Ce cadrage normatif organise le partage de l'eau mais n'empêche pas des situations de tension, notamment avec la multiplication des épisodes de sécheresse qui deviennent récurrentes et généralisées à toute la France. Les préfets sont appelés à réunir des comités sécheresse et prendre des mesures de restriction et l'ont fait dans quasiment tous les départements en 2022. Au 24 novembre 2022, le site Propluvia indique que des arrêtés sécheresse sont encore en vigueur dans la moitié des départements français.
Dans ces conditions, pourra-t-on à la fois poursuivre l'objectif environnemental de préservation des écosystèmes aquatiques et l'objectif économique d'utilisation de l'eau ? Pour l'instant, c'est cette ligne de crête qui est suivie. L'idée première est d'aller vers plus de sobriété, avec un objectif fixé par les Assises de l'eau de réduction des consommations d'eau de 10 % en 2025 et 25 % en 2035. On compte notamment sur des aménagements fondés sur la nature pour mieux maîtriser le cycle de l'eau, et sur la concertation des acteurs pour s'entendre sur la manière de faire. Mais ce n'est pas si simple. Un exemple en atteste, celui de la fixation du niveau des débits réservés. Pour conserver une vie biologique minimale, un débit minimal doit être garanti dans les cours d'eau. Il doit représenter 1/10ème voire 1/20ème du débit habituel. Or, les modalités de calcul de celui-ci sont localement contestées. Fixé trop haut, il conduit à interdire tout prélèvement agricole à certaines périodes critiques de l'année.
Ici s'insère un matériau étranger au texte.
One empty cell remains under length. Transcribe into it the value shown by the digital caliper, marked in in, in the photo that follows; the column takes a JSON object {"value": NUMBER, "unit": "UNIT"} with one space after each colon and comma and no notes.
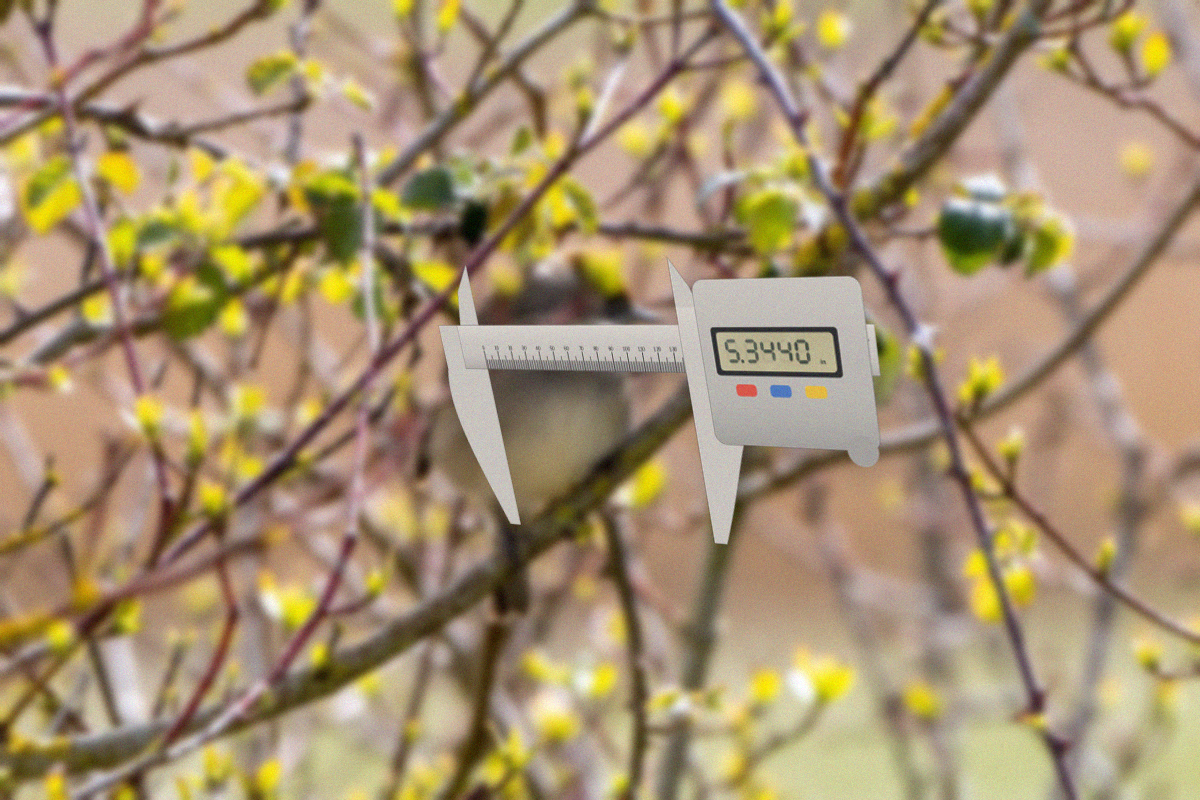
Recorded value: {"value": 5.3440, "unit": "in"}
Son principe même interroge dans des zones où l'assèchement total d'un cours d'eau l'été pourrait être acceptable, plutôt que de voir s'arrêter toute l'activité agricole d'une vallée. Un changement d'approche sur les débits réservés est nécessaire pour conserver une vision équilibrée de la gestion de l'eau.
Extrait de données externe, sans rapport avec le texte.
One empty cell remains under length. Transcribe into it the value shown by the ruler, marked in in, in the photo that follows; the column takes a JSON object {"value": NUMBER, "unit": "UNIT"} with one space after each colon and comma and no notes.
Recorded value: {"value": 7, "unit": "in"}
Les conflits d'usage de l'eau se tendent en situation de sécheresse et pourraient bien se tendre encore plus dans les années à venir, en contraignant un peu plus les collectivités dans leurs projets. La pression démographique dans les zones littorales méditerranéennes commence ainsi à se heurter à la limite de la disponibilité de l'eau en été, où les touristes sont aussi des consommateurs d'eau supplémentaires à satisfaire. Les projets en matière d'urbanisme en seront immanquablement affectés.
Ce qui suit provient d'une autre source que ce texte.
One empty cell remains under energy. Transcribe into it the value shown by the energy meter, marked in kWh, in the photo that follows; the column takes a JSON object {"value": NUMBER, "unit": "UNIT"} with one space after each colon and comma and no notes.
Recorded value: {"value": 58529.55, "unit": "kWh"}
Il va donc falloir à la fois faire de la gestion de crise, lorsque la sécheresse survient, mais aussi faire de la prévention de crise, par une stratégie de long terme de maîtrise de l'eau, en utilisant tous les leviers à disposition : la sobriété, mais aussi la réalisation d'aménagements, de retenues collinaires, de retenues de substitution et toute la panoplie de solutions à notre disposition aujourd'hui.